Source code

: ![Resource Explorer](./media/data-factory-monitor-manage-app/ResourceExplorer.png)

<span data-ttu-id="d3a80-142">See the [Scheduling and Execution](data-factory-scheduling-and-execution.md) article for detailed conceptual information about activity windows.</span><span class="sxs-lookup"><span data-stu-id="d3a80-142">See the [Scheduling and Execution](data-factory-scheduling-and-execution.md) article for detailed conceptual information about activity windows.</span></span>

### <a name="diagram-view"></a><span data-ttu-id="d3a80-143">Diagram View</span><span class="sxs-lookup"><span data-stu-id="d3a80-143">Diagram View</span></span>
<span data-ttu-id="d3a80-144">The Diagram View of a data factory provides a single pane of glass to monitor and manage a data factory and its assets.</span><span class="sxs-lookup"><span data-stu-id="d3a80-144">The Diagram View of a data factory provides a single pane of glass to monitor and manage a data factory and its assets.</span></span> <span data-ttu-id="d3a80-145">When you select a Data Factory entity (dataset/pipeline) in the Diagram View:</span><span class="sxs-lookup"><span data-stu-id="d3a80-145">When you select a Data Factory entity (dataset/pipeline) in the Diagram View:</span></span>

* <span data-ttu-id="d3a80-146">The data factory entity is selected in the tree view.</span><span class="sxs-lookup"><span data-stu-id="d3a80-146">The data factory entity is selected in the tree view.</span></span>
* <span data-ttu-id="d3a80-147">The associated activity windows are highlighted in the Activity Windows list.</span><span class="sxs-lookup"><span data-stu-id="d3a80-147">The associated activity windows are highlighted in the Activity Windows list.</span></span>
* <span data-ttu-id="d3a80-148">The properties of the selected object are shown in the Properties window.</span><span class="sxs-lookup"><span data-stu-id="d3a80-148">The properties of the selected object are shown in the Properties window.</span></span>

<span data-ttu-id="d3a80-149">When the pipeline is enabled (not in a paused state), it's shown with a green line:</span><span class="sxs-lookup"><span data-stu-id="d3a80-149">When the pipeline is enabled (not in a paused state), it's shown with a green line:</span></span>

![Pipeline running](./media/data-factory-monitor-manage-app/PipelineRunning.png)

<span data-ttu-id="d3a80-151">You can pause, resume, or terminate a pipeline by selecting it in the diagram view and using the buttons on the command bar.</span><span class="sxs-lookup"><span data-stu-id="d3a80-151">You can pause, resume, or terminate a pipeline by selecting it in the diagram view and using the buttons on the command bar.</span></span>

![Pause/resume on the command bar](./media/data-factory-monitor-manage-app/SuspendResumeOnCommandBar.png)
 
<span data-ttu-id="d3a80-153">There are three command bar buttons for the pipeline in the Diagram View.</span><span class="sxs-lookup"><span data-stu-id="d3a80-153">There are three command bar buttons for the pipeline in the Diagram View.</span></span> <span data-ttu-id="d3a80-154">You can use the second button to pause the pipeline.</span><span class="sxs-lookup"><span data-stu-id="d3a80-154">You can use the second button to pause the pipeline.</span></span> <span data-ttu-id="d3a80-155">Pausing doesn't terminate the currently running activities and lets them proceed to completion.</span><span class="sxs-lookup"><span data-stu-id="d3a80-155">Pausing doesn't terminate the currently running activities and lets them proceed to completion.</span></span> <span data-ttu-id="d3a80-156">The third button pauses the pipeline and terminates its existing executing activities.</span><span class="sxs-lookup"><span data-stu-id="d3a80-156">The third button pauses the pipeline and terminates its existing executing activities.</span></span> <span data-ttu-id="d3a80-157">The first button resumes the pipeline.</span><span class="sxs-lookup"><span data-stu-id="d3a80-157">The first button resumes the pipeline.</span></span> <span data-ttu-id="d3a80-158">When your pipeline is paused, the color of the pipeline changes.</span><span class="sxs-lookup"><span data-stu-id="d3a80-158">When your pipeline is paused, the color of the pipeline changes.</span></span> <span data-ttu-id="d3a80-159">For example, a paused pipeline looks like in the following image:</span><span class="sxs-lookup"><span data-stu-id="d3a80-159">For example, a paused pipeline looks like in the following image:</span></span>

---*---

What the task asks:
Word for word, copy out all the data given above.

Solution to this problem:
Source code

: ![Resource Explorer](./media/data-factory-monitor-manage-app/ResourceExplorer.png)

<span data-ttu-id="d3a80-142">See the [Scheduling and Execution](data-factory-scheduling-and-execution.md) article for detailed conceptual information about activity windows.</span><span class="sxs-lookup"><span data-stu-id="d3a80-142">See the [Scheduling and Execution](data-factory-scheduling-and-execution.md) article for detailed conceptual information about activity windows.</span></span>

### <a name="diagram-view"></a><span data-ttu-id="d3a80-143">Diagram View</span><span class="sxs-lookup"><span data-stu-id="d3a80-143">Diagram View</span></span>
<span data-ttu-id="d3a80-144">The Diagram View of a data factory provides a single pane of glass to monitor and manage a data factory and its assets.</span><span class="sxs-lookup"><span data-stu-id="d3a80-144">The Diagram View of a data factory provides a single pane of glass to monitor and manage a data factory and its assets.</span></span> <span data-ttu-id="d3a80-145">When you select a Data Factory entity (dataset/pipeline) in the Diagram View:</span><span class="sxs-lookup"><span data-stu-id="d3a80-145">When you select a Data Factory entity (dataset/pipeline) in the Diagram View:</span></span>

* <span data-ttu-id="d3a80-146">The data factory entity is selected in the tree view.</span><span class="sxs-lookup"><span data-stu-id="d3a80-146">The data factory entity is selected in the tree view.</span></span>
* <span data-ttu-id="d3a80-147">The associated activity windows are highlighted in the Activity Windows list.</span><span class="sxs-lookup"><span data-stu-id="d3a80-147">The associated activity windows are highlighted in the Activity Windows list.</span></span>
* <span data-ttu-id="d3a80-148">The properties of the selected object are shown in the Properties window.</span><span class="sxs-lookup"><span data-stu-id="d3a80-148">The properties of the selected object are shown in the Properties window.</span></span>

<span data-ttu-id="d3a80-149">When the pipeline is enabled (not in a paused state), it's shown with a green line:</span><span class="sxs-lookup"><span data-stu-id="d3a80-149">When the pipeline is enabled (not in a paused state), it's shown with a green line:</span></span>

![Pipeline running](./media/data-factory-monitor-manage-app/PipelineRunning.png)

<span data-ttu-id="d3a80-151">You can pause, resume, or terminate a pipeline by selecting it in the diagram view and using the buttons on the command bar.</span><span class="sxs-lookup"><span data-stu-id="d3a80-151">You can pause, resume, or terminate a pipeline by selecting it in the diagram view and using the buttons on the command bar.</span></span>

![Pause/resume on the command bar](./media/data-factory-monitor-manage-app/SuspendResumeOnCommandBar.png)
 
<span data-ttu-id="d3a80-153">There are three command bar buttons for the pipeline in the Diagram View.</span><span class="sxs-lookup"><span data-stu-id="d3a80-153">There are three command bar buttons for the pipeline in the Diagram View.</span></span> <span data-ttu-id="d3a80-154">You can use the second button to pause the pipeline.</span><span class="sxs-lookup"><span data-stu-id="d3a80-154">You can use the second button to pause the pipeline.</span></span> <span data-ttu-id="d3a80-155">Pausing doesn't terminate the currently running activities and lets them proceed to completion.</span><span class="sxs-lookup"><span data-stu-id="d3a80-155">Pausing doesn't terminate the currently running activities and lets them proceed to completion.</span></span> <span data-ttu-id="d3a80-156">The third button pauses the pipeline and terminates its existing executing activities.</span><span class="sxs-lookup"><span data-stu-id="d3a80-156">The third button pauses the pipeline and terminates its existing executing activities.</span></span> <span data-ttu-id="d3a80-157">The first button resumes the pipeline.</span><span class="sxs-lookup"><span data-stu-id="d3a80-157">The first button resumes the pipeline.</span></span> <span data-ttu-id="d3a80-158">When your pipeline is paused, the color of the pipeline changes.</span><span class="sxs-lookup"><span data-stu-id="d3a80-158">When your pipeline is paused, the color of the pipeline changes.</span></span> <span data-ttu-id="d3a80-159">For example, a paused pipeline looks like in the following image:</span><span class="sxs-lookup"><span data-stu-id="d3a80-159">For example, a paused pipeline looks like in the following image:</span></span>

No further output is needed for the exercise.